I'll start by stating this is the Eve of the five-month anniversary with my fiance. I consider the eve to be just as important as the actual day, because the eve of the day we became officially an item was filled with both of us heavily dropping hints to the other and being on the verge of telling. The only reason we didn't is because it was late and we needed sleep and confessing just before bed would be bad timing, so I confessed the next morning, beating my love to the confession they were planning that day as well.
So, to me, the fifteenth and the sixteenth both are worthy, with the fifteenth the Eve, a prelude, and the sixteenth the celebration proper. I am with the love of my life, and nothing will ever separate me from them. Including apparently plans to go to a different continent, as my reason to go without them was removed. (I should blog about that, yet shouldn't blog about that. Ah, it's...complicated. Like most things in the last month are.)
Today started off as a 2/10 mental day. I was bad. Not quite suicidal bad (hopefully, those days are behind me), but bad all the same. I was bad enough that I knew I needed to talk to my fiance about it. I aired my thoughts out, why I was so depressed, why I am in so much pain today, why I'm hurting (short answer is because I know others will be hurt, too), and lamenting an extreme loss and the overwhelming sadness and hurt and pain and isolation and loneliness to have come from the ordeal.
They helped reassure me by reinforcing a thought I had previously had. Basically, "the mistakes of others are theirs to make--you might know they're going to make a painful mistake they regret for their lives, but it's theirs to make and you can do nothing about it". Which was also reinforced by a friend, too. I shouldn't really elaborate on a blog about the thought but will happily do so in private to almost anyone, although I promise this is a thought very unlikely to cause harm, it's just not something I want to blog publicly about.
My blogs do redact personal info when I feel it's TMI. My definition might differ, but I do respect the boundaries of people as much as I can--namely that I shouldn't be sharing too much about their lives, particularly when I am or was their friend (depending on the people). You probably get the idea. I won't share too much, but what I have shared, I feel is safe to share as it's generic and not too specific. It touches into the main focus of me right now, but that's it.
Speaking of my blog though; I've been going through the wix mirror and trying to get it up to date. I'm through December, but still have to get through January, too. (And for my wix audience, this is where you're likely to find entries when I'm slacking on keeping the mirror up to date.)

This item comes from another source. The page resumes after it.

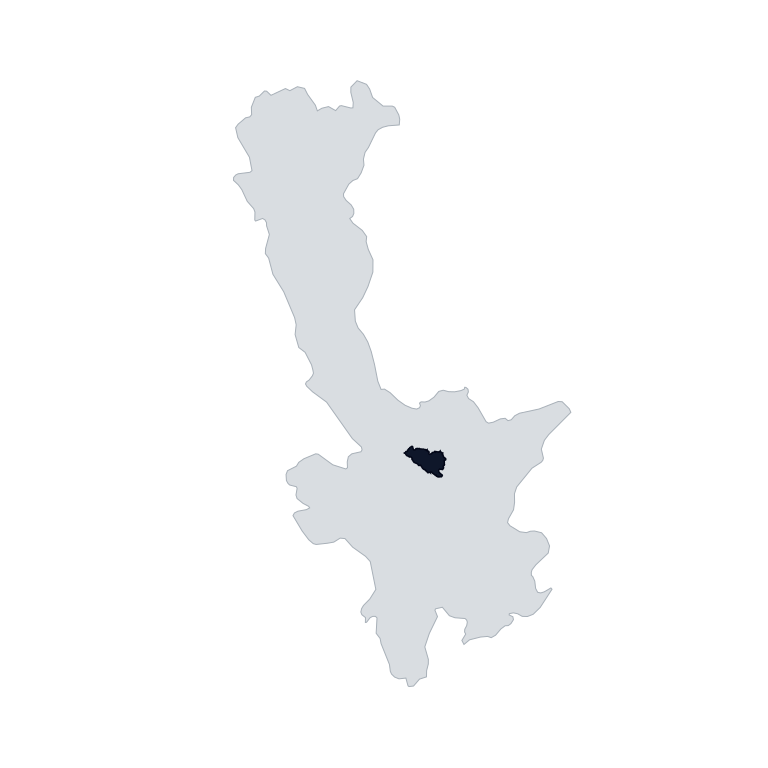 Longcheng, Vientiane, Laos shown in context, rotated 201°
{"feature_id": "54806243B40000805936315", "entity_name": "Longcheng", "entity_type": "district", "adm_level": 2, "iso_a3": "LAO", "parent_name": "Laos", "parent_adm1": "Vientiane", "projection": "orthographic", "projection_center": [102.87, 19.084], "detail": "fine", "context": "in_parent", "style": "filled", "palette": "ink", "viewbox_px": 768, "rotation_deg": 201, "n_neighbors": 0, "source": "geoboundaries", "source_scale": "gbopen_adm2", "svg_char_len": 8801}
<svg xmlns="http://www.w3.org/2000/svg" viewBox="0 0 768 768"><g transform="rotate(201 384 384)"><path d="M275.1,118.0L278.4,124.1L293.7,140.6L296.4,145.0L302.0,148.5L306.7,163.1L308.7,164.0L311.3,163.0L313.2,160.9L314.9,155.3L315.9,154.7L317.6,159.3L322.0,160.7L323.9,162.8L324.4,166.3L323.8,169.9L320.2,178.2L318.0,189.3L333.2,213.3L339.5,216.5L354.7,220.4L365.0,225.7L369.7,224.4L374.2,218.4L379.7,215.1L389.8,209.9L392.8,209.6L398.4,211.6L407.7,217.4L421.8,228.5L421.4,231.5L418.8,234.4L411.4,238.9L409.0,241.7L410.5,242.8L416.7,243.5L424.1,245.9L426.4,248.8L427.7,255.4L429.0,256.7L435.9,255.9L438.0,256.8L440.5,258.9L443.0,264.4L443.0,268.5L436.3,275.9L435.5,280.3L432.0,285.5L422.8,294.3L420.3,294.9L402.9,290.2L389.2,291.0L388.1,292.8L390.4,298.1L391.2,303.3L389.0,307.3L381.2,312.5L380.9,314.7L382.5,317.1L394.0,321.7L431.1,346.5L447.9,351.1L455.3,354.2L457.3,355.9L457.2,358.1L455.3,360.9L453.8,365.9L453.7,368.8L455.5,371.7L458.5,375.9L469.0,385.3L476.6,387.5L484.7,398.3L487.2,407.8L491.2,413.9L510.7,434.2L527.0,446.6L536.8,460.2L541.5,463.2L543.1,468.1L544.6,482.5L550.3,489.6L551.5,492.5L554.0,494.6L556.7,495.0L562.3,490.1L563.4,490.8L566.1,498.3L568.5,501.0L577.1,505.5L586.4,514.5L591.3,517.7L597.5,520.2L598.4,523.0L597.3,526.0L595.5,528.0L585.0,533.6L583.7,535.9L590.9,547.5L608.7,561.6L614.4,570.1L613.3,574.3L608.6,582.9L605.0,585.3L604.1,588.0L607.0,594.8L606.9,605.5L603.6,608.1L600.6,614.7L598.5,615.3L593.0,613.0L581.9,624.5L577.0,624.1L571.4,630.5L564.1,631.5L559.0,626.9L548.0,619.7L544.1,615.1L540.8,619.2L535.2,623.1L527.1,621.9L525.1,627.6L523.5,628.6L513.8,629.8L512.0,630.7L513.6,635.8L519.5,644.4L521.3,649.3L517.8,657.5L507.7,657.5L503.1,654.2L497.3,647.4L484.4,643.1L475.8,646.4L473.2,646.2L466.6,640.5L464.2,636.8L462.6,631.3L472.5,626.6L477.4,623.1L480.6,619.3L481.9,615.4L483.3,599.2L484.7,593.5L483.8,586.6L481.1,581.1L481.0,572.9L482.3,566.2L486.0,562.8L488.5,557.9L490.0,547.1L488.8,544.4L485.1,541.8L478.8,539.4L474.9,536.3L473.3,532.5L473.4,529.1L475.3,526.2L470.6,523.0L459.3,519.6L453.0,515.4L451.7,510.5L446.9,504.0L438.8,496.0L434.5,484.5L433.9,469.3L434.8,457.0L438.1,442.7L433.3,432.4L428.2,427.0L421.0,423.0L414.2,417.4L407.7,409.9L399.9,398.9L390.8,384.4L384.8,377.9L381.7,379.4L375.2,378.1L365.3,373.9L356.7,371.7L349.3,371.4L344.5,372.3L342.3,374.6L342.2,376.8L344.0,378.9L343.0,380.6L339.2,381.9L336.1,384.3L332.6,389.6L330.2,396.7L326.5,399.4L320.9,400.0L315.3,402.0L309.8,405.4L307.2,408.0L307.5,409.8L306.4,410.2L303.7,409.2L302.4,406.8L302.6,403.2L299.8,400.7L294.1,399.5L287.6,395.5L275.2,385.4L272.4,384.9L268.3,387.5L262.9,393.1L258.6,395.4L255.1,394.2L252.4,396.2L250.5,401.3L247.0,405.3L230.3,416.2L215.1,430.1L211.3,431.3L202.2,427.3L199.4,424.5L212.1,395.8L214.1,388.9L213.8,379.6L208.6,371.9L208.4,369.6L209.2,367.3L215.7,358.4L223.2,335.5L222.9,328.3L219.7,320.4L218.0,313.0L219.5,302.8L219.0,298.9L215.6,296.8L204.3,294.7L197.7,296.3L194.6,299.0L190.8,300.7L183.6,301.6L176.9,298.0L171.4,292.1L170.1,285.0L177.4,269.7L179.2,263.8L179.0,261.0L177.8,258.1L176.2,257.6L172.6,254.0L169.2,247.5L165.9,244.6L162.8,245.1L159.9,247.4L155.1,253.4L153.6,252.6L158.1,231.4L162.2,222.5L166.8,218.3L171.7,216.6L176.9,217.4L181.2,216.7L184.7,214.5L184.4,213.2L180.3,212.9L178.7,210.4L179.6,205.9L181.4,203.0L184.3,201.7L187.1,197.2L189.8,189.5L193.0,185.6L196.8,185.5L203.3,182.3L212.5,175.8L216.0,169.5L219.4,172.5L218.1,179.8L219.9,181.4L220.7,184.0L220.2,188.1L220.9,191.6L222.3,193.3L224.3,194.1L234.0,191.2L239.9,191.1L249.5,196.5L255.3,192.6L255.4,191.1L250.7,186.0L252.3,167.4L251.7,153.2L243.9,142.8L242.3,138.5L241.5,131.7L239.4,125.8L245.1,121.2L248.2,112.6L252.2,110.5L253.4,110.8L258.2,117.3L264.4,114.1L269.1,114.2L273.0,115.9L275.1,118.0Z" fill="#d9dde1" stroke="#a8b0b8" stroke-width="1"/><path d="M340.2,326.7L340.0,326.8L339.9,326.8L339.8,327.0L339.7,326.9L339.3,326.8L338.8,326.5L338.6,326.3L338.0,325.8L337.8,325.7L337.7,325.7L337.3,325.4L337.1,325.4L336.9,325.5L336.8,325.4L336.7,325.5L336.6,325.4L336.0,325.3L335.8,325.3L335.3,325.1L335.2,325.1L335.0,325.3L334.9,325.2L334.8,325.3L334.6,325.3L334.4,325.4L334.3,325.2L334.2,325.2L333.7,325.0L333.5,325.3L333.5,325.5L333.4,325.6L332.9,325.5L332.3,325.4L331.7,325.1L331.3,325.0L331.2,324.8L331.3,324.8L331.2,324.6L331.1,324.4L331.1,324.0L330.9,323.7L330.4,323.3L330.0,323.2L329.4,322.8L329.2,322.4L328.7,322.3L328.5,322.2L328.4,322.0L328.1,322.0L328.0,321.8L328.0,321.7L327.9,321.6L327.7,321.5L326.7,321.6L326.4,321.6L326.1,321.5L324.7,321.5L323.9,321.4L323.6,321.2L323.3,320.8L323.2,320.8L322.7,320.8L322.7,320.7L322.4,320.4L322.2,320.4L322.0,320.5L321.8,320.6L321.4,320.9L321.2,321.0L321.0,321.3L320.8,321.4L320.7,321.4L320.0,320.8L319.5,320.3L319.2,320.2L318.9,320.0L318.7,319.9L318.2,319.4L317.3,318.9L316.7,318.7L316.3,318.6L316.2,318.6L315.5,318.5L315.1,318.7L314.8,318.7L314.3,318.2L314.1,318.0L313.8,318.2L313.5,318.2L312.5,317.4L312.3,317.4L312.3,317.5L312.2,317.5L312.2,317.4L311.7,317.2L311.4,317.2L311.1,316.9L311.0,317.0L310.9,317.2L310.5,317.3L310.2,317.6L309.9,317.8L309.5,317.9L309.1,317.9L308.9,317.8L309.0,318.0L309.2,318.3L308.5,318.8L308.4,318.9L308.2,318.8L307.8,318.8L307.6,318.6L307.2,318.5L306.7,318.1L306.3,318.0L305.9,318.1L305.6,317.9L305.3,317.7L304.9,317.8L304.7,317.7L304.4,317.6L303.8,317.3L303.8,317.5L303.7,317.5L303.4,317.6L303.1,317.6L302.8,317.7L302.6,317.7L302.5,317.4L302.4,317.4L302.3,317.1L302.1,316.8L301.7,316.7L301.1,316.7L300.9,316.8L300.6,316.6L300.1,316.6L299.9,316.7L299.9,317.0L299.7,317.1L299.6,317.3L299.1,317.3L298.9,317.2L298.5,317.2L298.4,317.3L298.3,317.5L298.0,317.8L297.6,317.9L297.3,317.9L297.2,317.9L297.1,318.1L296.9,318.4L296.8,318.9L296.8,319.0L296.8,319.6L297.0,319.7L297.1,319.8L297.2,320.0L297.5,320.0L298.4,320.2L299.1,320.7L299.3,320.7L299.5,320.6L299.9,320.8L300.1,320.9L301.0,321.4L301.4,321.8L301.9,322.6L302.0,323.2L302.0,323.7L301.8,324.1L301.6,324.5L301.2,324.7L300.8,324.6L300.6,324.6L300.3,324.8L300.1,324.9L299.8,325.0L299.4,324.9L298.9,325.0L298.7,325.1L298.6,325.7L298.4,325.9L298.4,326.1L298.5,326.5L298.4,326.6L298.3,326.8L298.3,327.0L298.6,327.4L298.6,327.7L298.8,327.9L299.1,328.0L299.3,328.6L299.2,328.9L299.1,329.3L298.8,329.5L298.6,329.8L298.6,330.1L298.6,330.4L298.7,330.5L298.9,330.9L299.0,331.0L299.3,331.3L299.3,331.6L299.5,332.3L299.8,332.8L300.1,333.6L300.3,333.7L300.4,334.2L300.4,334.3L300.1,334.5L299.8,334.8L299.6,334.9L299.3,335.1L299.3,335.5L299.4,336.1L299.6,336.3L299.9,336.5L300.1,336.5L300.6,336.8L301.0,336.9L301.7,336.8L302.0,336.9L302.1,337.1L302.4,337.7L303.2,338.2L303.3,338.4L303.3,338.7L303.4,338.9L303.5,339.0L304.2,339.0L304.3,339.0L304.5,339.3L304.6,339.6L304.4,340.2L304.3,340.6L304.5,340.6L304.9,340.6L305.1,340.6L305.4,340.7L305.8,340.7L306.2,340.8L306.6,341.0L306.8,341.0L307.3,341.3L307.5,341.6L307.6,341.3L307.5,341.1L307.7,340.9L307.8,340.8L307.7,340.8L307.8,340.8L307.8,340.7L307.9,340.4L307.9,340.5L308.0,340.4L308.1,340.2L308.3,340.2L308.6,340.0L308.7,339.9L309.1,340.1L309.4,339.9L310.9,339.6L311.0,339.6L311.3,339.1L311.4,339.3L311.4,339.2L311.5,339.2L311.6,339.3L311.8,339.3L312.1,339.3L312.1,339.2L312.2,339.3L312.3,339.2L312.6,339.1L312.6,338.9L312.5,338.5L312.6,338.4L312.8,338.4L313.6,337.6L314.0,337.5L314.2,337.3L314.3,337.3L314.3,337.1L314.2,337.1L314.2,336.9L314.4,336.8L314.5,336.8L314.6,336.6L314.6,336.4L314.6,336.1L314.9,335.9L315.1,335.6L315.4,335.5L315.5,335.4L315.7,335.0L315.9,334.8L316.0,334.7L316.4,334.7L316.6,334.7L316.8,334.8L317.2,335.0L317.3,335.2L317.4,336.2L317.4,336.4L317.7,336.8L318.2,337.1L318.3,336.9L318.5,336.8L318.8,336.8L319.2,336.9L319.4,337.1L319.5,337.3L319.9,337.9L320.0,338.0L320.0,337.9L320.0,337.7L320.2,337.4L320.3,337.3L320.4,337.2L320.5,337.3L320.7,337.5L320.8,337.4L321.0,337.4L321.2,337.5L321.3,337.7L321.6,337.7L321.7,337.4L321.8,337.4L322.8,337.4L324.2,337.3L324.3,337.2L324.7,337.0L324.8,336.9L325.4,336.8L325.9,336.7L327.1,336.3L327.3,336.2L327.4,336.3L327.6,336.2L327.8,336.3L328.0,336.4L328.1,336.2L328.4,336.2L328.5,336.1L328.8,336.0L328.9,335.9L329.0,335.8L329.4,335.9L329.6,335.6L329.8,335.6L330.1,335.3L330.3,335.5L330.9,335.2L331.0,335.1L331.1,334.8L331.1,334.3L331.3,333.8L331.5,333.6L331.8,333.4L332.2,333.3L332.6,333.2L332.7,333.3L333.2,333.6L333.3,333.8L333.5,334.0L333.9,334.2L334.1,334.4L334.4,335.3L334.5,335.4L334.9,335.8L335.3,335.9L335.6,335.8L336.1,335.4L336.2,335.2L336.4,334.6L336.6,334.4L336.8,334.3L336.9,334.1L337.0,333.9L337.2,333.7L337.1,333.3L337.1,333.1L337.1,332.9L337.3,332.7L337.5,332.5L337.7,332.4L337.8,332.3L337.8,332.0L337.8,331.8L337.9,331.6L337.9,331.4L338.0,331.2L338.3,330.6L338.2,330.4L338.1,330.2L338.0,329.9L338.1,329.7L338.1,329.4L338.3,329.3L338.4,329.2L338.6,329.2L338.8,328.9L339.1,328.8L339.3,328.8L339.4,328.7L339.3,328.2L339.5,327.8L339.6,327.7L339.9,327.3L340.0,327.0L340.3,326.9L340.2,326.7Z" fill="#0f172a" stroke="#020617" stroke-width="1.5"/></g></svg>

I have a lot of tags on the wix mirror which I don't have on the main blog. Some of them, I might not have up to date because I only thought of them today. For instance, I probably was suicidal prior to the 26th, between the 6th and 26th, but because I wasn't willing to tag it with the tag suicidal, I only started then. A few tags might not be seeing as much use as they should've, like the sorry tag, and many others. But tags like the apology tag should be mostly accurate, if perhaps liberally used.
As it turns out, I have a great need to apologize, so I have a mighty need to talk about it extensively and constantly.
I probably should go through all of the tags listed and all of them to make sure that those who would wish to navigate my blog would know where I've been for the last month.
But like...I do have only a finite amount of energy for the task and other things to do.
I also don't have the mental capacity for too much.
A lot of reading my past blogs does renew my feelings from the time, reminding me of what went on and why I was in so much pain...and that's not a good thing.
I do need to apologize, I am a mess. I'm too scatterbrained to do any good right now. But like...I dunno. There's a lot going on. I'm sorry, I don't have much to say.
I just...well. I feel like I'm behind in life, and I'm trying to pick myself up.
I'm trying to not be garbage, but I'm probably just making new mistakes.
I'm probably still going to be hurtful, even though I am trying to do the exact opposite.
I dunno.
Life's just going right now.
I have a lot of love to give the world.
A lot to my fiance, to be sure. But my heart is big enough to give my love to the world too.
I just want to give it all.
I know that I can do a lot of good--today I made someone's day by helping them with their grief. But I know I can also do a lot of harm, and I dunno.
I'm trying I guess.
I just hope people can forgive me and see that someday I guess.
I'm sorry. I'm rambling. I lost my plot. I lost my thoughts. I just...have no focus. I'm trying to do good. I just hope it shows. And yeah. I've been low, very low, because I justifiably feel like shit. Who wouldn't, after messing up so royally? I will carry my regrets for life and have that remorse with me for life and probably carry a permanent sense of loss and maybe even loneliness. Especially since the pain caused seems to get worse and worse with time, rather than better and better, in part because I still fuck up.
I am nothing but a messup.
I just hope I can mess up in ways productive rather than destructive I guess.